**YOUR TASK:** Only an exact reprint of all the data is acceptable.
(EXCERPTED RECORDS begins)
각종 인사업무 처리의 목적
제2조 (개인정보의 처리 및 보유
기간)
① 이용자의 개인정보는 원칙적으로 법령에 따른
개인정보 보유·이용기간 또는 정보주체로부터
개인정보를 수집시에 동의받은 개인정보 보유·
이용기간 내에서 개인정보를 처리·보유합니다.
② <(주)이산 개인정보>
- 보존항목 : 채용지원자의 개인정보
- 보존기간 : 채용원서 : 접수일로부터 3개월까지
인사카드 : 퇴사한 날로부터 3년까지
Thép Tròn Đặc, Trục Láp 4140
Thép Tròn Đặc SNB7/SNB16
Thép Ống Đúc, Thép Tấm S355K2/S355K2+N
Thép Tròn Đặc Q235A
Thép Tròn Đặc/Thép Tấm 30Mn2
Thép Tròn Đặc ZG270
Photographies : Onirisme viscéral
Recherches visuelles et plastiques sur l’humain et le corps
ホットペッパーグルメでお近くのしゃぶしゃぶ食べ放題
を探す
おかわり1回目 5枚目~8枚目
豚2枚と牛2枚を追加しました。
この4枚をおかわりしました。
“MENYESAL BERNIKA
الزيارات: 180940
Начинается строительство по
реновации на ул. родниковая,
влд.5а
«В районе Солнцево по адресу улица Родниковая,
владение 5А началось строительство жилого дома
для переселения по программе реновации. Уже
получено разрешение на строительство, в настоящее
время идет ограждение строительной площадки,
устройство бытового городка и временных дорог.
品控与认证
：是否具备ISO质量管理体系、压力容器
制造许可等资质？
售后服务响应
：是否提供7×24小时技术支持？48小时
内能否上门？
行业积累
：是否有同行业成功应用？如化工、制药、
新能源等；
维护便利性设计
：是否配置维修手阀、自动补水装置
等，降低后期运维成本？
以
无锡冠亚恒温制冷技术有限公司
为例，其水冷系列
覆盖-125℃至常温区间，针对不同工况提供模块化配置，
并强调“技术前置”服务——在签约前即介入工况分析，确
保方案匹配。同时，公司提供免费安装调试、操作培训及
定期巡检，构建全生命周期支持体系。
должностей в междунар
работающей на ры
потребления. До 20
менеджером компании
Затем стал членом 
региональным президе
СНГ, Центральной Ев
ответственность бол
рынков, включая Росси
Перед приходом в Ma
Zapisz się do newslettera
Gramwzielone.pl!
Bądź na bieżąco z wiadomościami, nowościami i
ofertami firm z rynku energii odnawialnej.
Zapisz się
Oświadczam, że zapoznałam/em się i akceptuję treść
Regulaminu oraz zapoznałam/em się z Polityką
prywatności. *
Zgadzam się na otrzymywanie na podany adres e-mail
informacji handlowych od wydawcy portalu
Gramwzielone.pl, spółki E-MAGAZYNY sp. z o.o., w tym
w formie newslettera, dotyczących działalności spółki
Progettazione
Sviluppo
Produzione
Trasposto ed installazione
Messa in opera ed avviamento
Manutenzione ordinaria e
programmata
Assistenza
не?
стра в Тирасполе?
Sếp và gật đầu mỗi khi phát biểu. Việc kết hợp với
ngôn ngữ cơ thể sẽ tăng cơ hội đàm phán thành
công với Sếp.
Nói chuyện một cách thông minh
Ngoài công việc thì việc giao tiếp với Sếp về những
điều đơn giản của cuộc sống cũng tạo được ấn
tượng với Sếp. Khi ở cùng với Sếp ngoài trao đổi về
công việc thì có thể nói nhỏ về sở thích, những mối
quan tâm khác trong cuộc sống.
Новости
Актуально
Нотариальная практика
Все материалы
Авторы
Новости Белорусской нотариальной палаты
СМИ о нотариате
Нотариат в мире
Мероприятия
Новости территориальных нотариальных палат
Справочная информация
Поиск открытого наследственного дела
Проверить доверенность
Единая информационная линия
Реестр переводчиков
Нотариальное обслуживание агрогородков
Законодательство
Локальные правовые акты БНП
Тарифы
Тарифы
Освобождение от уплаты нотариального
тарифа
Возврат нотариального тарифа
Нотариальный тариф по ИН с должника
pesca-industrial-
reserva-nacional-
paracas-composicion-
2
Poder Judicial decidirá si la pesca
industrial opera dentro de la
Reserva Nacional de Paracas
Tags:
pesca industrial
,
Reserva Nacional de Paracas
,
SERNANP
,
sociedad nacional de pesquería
(EXCERPTED RECORDS ends)
**SOLUTION TO THE PROBLEM:**
각종 인사업무 처리의 목적
제2조 (개인정보의 처리 및 보유
기간)
① 이용자의 개인정보는 원칙적으로 법령에 따른
개인정보 보유·이용기간 또는 정보주체로부터
개인정보를 수집시에 동의받은 개인정보 보유·
이용기간 내에서 개인정보를 처리·보유합니다.
② <(주)이산 개인정보>
- 보존항목 : 채용지원자의 개인정보
- 보존기간 : 채용원서 : 접수일로부터 3개월까지
인사카드 : 퇴사한 날로부터 3년까지
Thép Tròn Đặc, Trục Láp 4140
Thép Tròn Đặc SNB7/SNB16
Thép Ống Đúc, Thép Tấm S355K2/S355K2+N
Thép Tròn Đặc Q235A
Thép Tròn Đặc/Thép Tấm 30Mn2
Thép Tròn Đặc ZG270
Photographies : Onirisme viscéral
Recherches visuelles et plastiques sur l’humain et le corps
ホットペッパーグルメでお近くのしゃぶしゃぶ食べ放題
を探す
おかわり1回目 5枚目~8枚目
豚2枚と牛2枚を追加しました。
この4枚をおかわりしました。
“MENYESAL BERNIKA
الزيارات: 180940
Начинается строительство по
реновации на ул. родниковая,
влд.5а
«В районе Солнцево по адресу улица Родниковая,
владение 5А началось строительство жилого дома
для переселения по программе реновации. Уже
получено разрешение на строительство, в настоящее
время идет ограждение строительной площадки,
устройство бытового городка и временных дорог.
品控与认证
：是否具备ISO质量管理体系、压力容器
制造许可等资质？
售后服务响应
：是否提供7×24小时技术支持？48小时
内能否上门？
行业积累
：是否有同行业成功应用？如化工、制药、
新能源等；
维护便利性设计
：是否配置维修手阀、自动补水装置
等，降低后期运维成本？
以
无锡冠亚恒温制冷技术有限公司
为例，其水冷系列
覆盖-125℃至常温区间，针对不同工况提供模块化配置，
并强调“技术前置”服务——在签约前即介入工况分析，确
保方案匹配。同时，公司提供免费安装调试、操作培训及
定期巡检，构建全生命周期支持体系。
должностей в междунар
работающей на ры
потребления. До 20
менеджером компании
Затем стал членом 
региональным президе
СНГ, Центральной Ев
ответственность бол
рынков, включая Росси
Перед приходом в Ma
Zapisz się do newslettera
Gramwzielone.pl!
Bądź na bieżąco z wiadomościami, nowościami i
ofertami firm z rynku energii odnawialnej.
Zapisz się
Oświadczam, że zapoznałam/em się i akceptuję treść
Regulaminu oraz zapoznałam/em się z Polityką
prywatności. *
Zgadzam się na otrzymywanie na podany adres e-mail
informacji handlowych od wydawcy portalu
Gramwzielone.pl, spółki E-MAGAZYNY sp. z o.o., w tym
w formie newslettera, dotyczących działalności spółki
Progettazione
Sviluppo
Produzione
Trasposto ed installazione
Messa in opera ed avviamento
Manutenzione ordinaria e
programmata
Assistenza
не?
стра в Тирасполе?
Sếp và gật đầu mỗi khi phát biểu. Việc kết hợp với
ngôn ngữ cơ thể sẽ tăng cơ hội đàm phán thành
công với Sếp.
Nói chuyện một cách thông minh
Ngoài công việc thì việc giao tiếp với Sếp về những
điều đơn giản của cuộc sống cũng tạo được ấn
tượng với Sếp. Khi ở cùng với Sếp ngoài trao đổi về
công việc thì có thể nói nhỏ về sở thích, những mối
quan tâm khác trong cuộc sống.
Новости
Актуально
Нотариальная практика
Все материалы
Авторы
Новости Белорусской нотариальной палаты
СМИ о нотариате
Нотариат в мире
Мероприятия
Новости территориальных нотариальных палат
Справочная информация
Поиск открытого наследственного дела
Проверить доверенность
Единая информационная линия
Реестр переводчиков
Нотариальное обслуживание агрогородков
Законодательство
Локальные правовые акты БНП
Тарифы
Тарифы
Освобождение от уплаты нотариального
тарифа
Возврат нотариального тарифа
Нотариальный тариф по ИН с должника
pesca-industrial-
reserva-nacional-
paracas-composicion-
2
Poder Judicial decidirá si la pesca
industrial opera dentro de la
Reserva Nacional de Paracas
Tags:
pesca industrial
,
Reserva Nacional de Paracas
,
SERNANP
,
sociedad nacional de pesquería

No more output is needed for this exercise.